Ces organisations sont-elles également présentes en Suisse? Y aident-elles, voire y dirigent-elles des «mamas»? Il est trop tôt pour le dire. Mais leur apparition sur le Vieux Continent est devenue un sujet sérieux de discussions au sein des services compétents. «Nous en avons entendu parler pour la première fois il y a une année ou deux, indique une spécialiste de l’Office fédéral de la police (fedpol). Nous avons eu connaissance, dans le cadre d’une enquête étrangère, qu’une proxénète aurait remboursé une dette auprès de membres d’une fraternité. Rien de tel n’a été constaté sur territoire helvétique. Mais nous sommes attentifs au phénomène et nous avons entrepris de l’étudier, en multipliant notamment les échanges avec des collègues d’autres pays à travers Europol.»

Les prostituées nigérianes sous l’emprise du «juju»

Les jeunes femmes qui abandonnent le trottoir ont la conviction d’être poursuivies par des forces obscures.

L’omerta. Tel est le mot qu’utilisent les policiers européens pour décrire l’attitude des prostituées nigérianes qu’ils interrogent sur leurs itinéraires. Les «filles» ne parlent pratiquement pas, encore moins que leurs collègues d’autres nationalités également confrontées, pourtant, à des organisations brutales. C’est qu’à la peur malheureusement classique de subir des violences de la part de leurs proxénètes, à la crainte tout aussi paralysante de voir des représailles s’abattre sur leurs proches restés au pays s’ajoute une troisième terreur, plus mystérieuse aux yeux des Occidentaux: celle de la magie noire.

Les prostituées nigérianes baignent depuis leur plus tendre enfance dans la religion animiste. Une religion qui suppose l’existence d’une large gamme d’esprits, les uns bienfaisants, que l’on évoque pour s’attirer la chance ou la guérison, les autres mauvais, que l’on mobilise pour imposer des obligations et punir ceux qui s’y dérobent. Lorsque les candidates au départ sont mises en présence d’un sorcier qui prélève des parties de leurs corps, cheveux ou ongles, et les range soigneusement sur son autel, elles ont la conviction de s’être placées sous le pouvoir de forces obscures et d’encourir les pires châtiments si elles trahissent ceux qui les y ont conduites.

Les éducateurs et autres assistants sociaux qui luttent en Europe contre la traite des Nigérianes se désespèrent. Même lorsqu’ils sont parvenus à mettre les malheureuses à l’abri, ils les sentent inquiètes… et pas seulement pour leur famille. Nombre d’entre elles sont si convaincues qu’il va leur arriver malheur qu’elles développent de graves troubles psychosomatiques. Maux qu’elles attribuent non pas à quelque interaction entre le corps et l’esprit mais au pouvoir magique de la cérémonie à laquelle elles ont assisté, le «juju».

[Entrées tirées d'une collection]
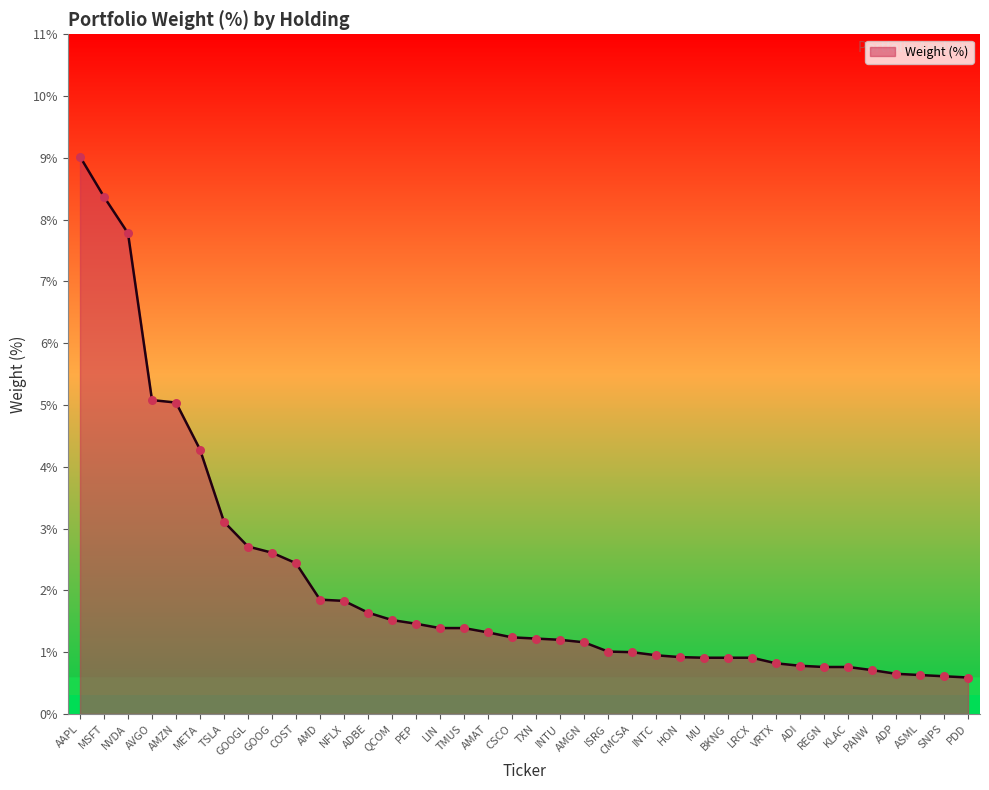

What is the change in value from LIN to VRTX?

-0.6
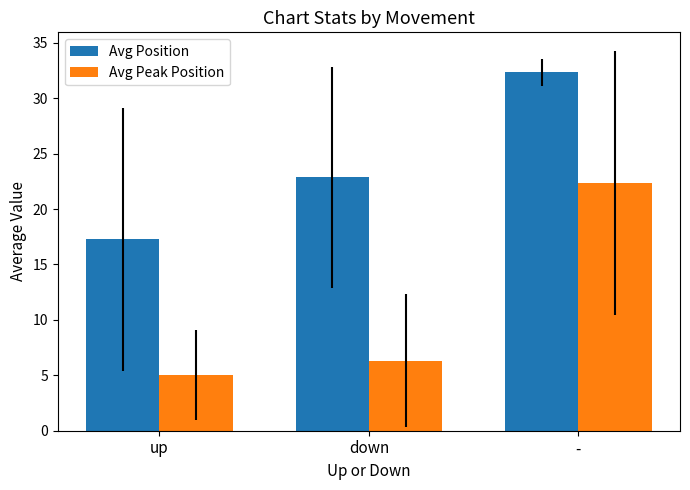

Reading left to right, what are all the values shown in this chart?

Avg Position: 17.3	22.9	32.3
Avg Peak Position: 5.0	6.3	22.3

§ **ACTION DEMANDÉE**:
Poursuivez le texte sur les prostituées nigérianes et le «juju» à partir de sa dernière phrase. Les enregistrements forment un matériau à part, sans lien avec le texte.

§ **RÉPONSE CI-DESSOUS**:
Dans le sud de l’Italie, où ces cas sont désormais nombreux, nombre d’intervenants considèrent aujourd’hui que la meilleure parade à ces angoisses n’est pas d’essayer de raisonner les jeunes femmes: trop peu de chances de succès. Elle est d’engager d’autres sorciers, voire des religieux chrétiens, à pratiquer un contre-rite, dans le but d’interrompre ainsi le sortilège. (E. Du.)

Des fraternités devenues criminelles

Les organisations nigérianes comme Black Axe sont récemment apparues en Europe. Mais elles ont déjà une longue histoire dans leur pays d’origine

La «Black Axe» («La Hache Noire»), la «Supreme Eiye» («L’Oiseau Suprême»): ces noms insolites, mi-anglais mi-yoruba, se frayent lentement un chemin dans le lexique des polices européennes pour prendre place aux côtés de ceux de «Cosa Nostra», le nom de la mafia sicilienne, ou de la «Camorra», son équivalente napolitaine. Mais ils sont connus depuis des décennies sur leur terre d’origine, le Nigeria, où les entités qu’ils désignent ont pris diverses formes avant de tremper dans la criminalité.

Lutte contre le colonialisme

Ces organisations sont le fruit d’une évolution particulièrement tortueuse. Leur histoire commence par la création d’une association étudiante, la Pyrates Confraternity, en 1952 à l’Université d’Ibadan. Les sept fondateurs – de brillants éléments parmi lesquels figure le futur Prix Nobel de littérature Wole Soyinka – se donnent pour objectifs de lutter contre le colonialisme et de défendre la culture africaine, tout en combattant les facteurs qui divisent et corrompent à leurs yeux la société nigériane, le tribalisme en premier lieu. Secrets et rituels des fraternités étudiantes

La Pyrates Confraternity partage avec la franc-maçonnerie le goût du secret et des rituels. Elle connaît un succès remarquable au point que les candidats affluent: de très bons étudiants, dévoués à la cause africaine, mais aussi, avec le temps, de moins bons éléments, surtout intéressés par les relations qu’une telle association permet de cultiver et par les avantages matériels qui en découlent. Vingt ans après son lancement, l’organisation chasse de ses rangs une poignée d’adhérents coupables d’avoir manqué à ses principes.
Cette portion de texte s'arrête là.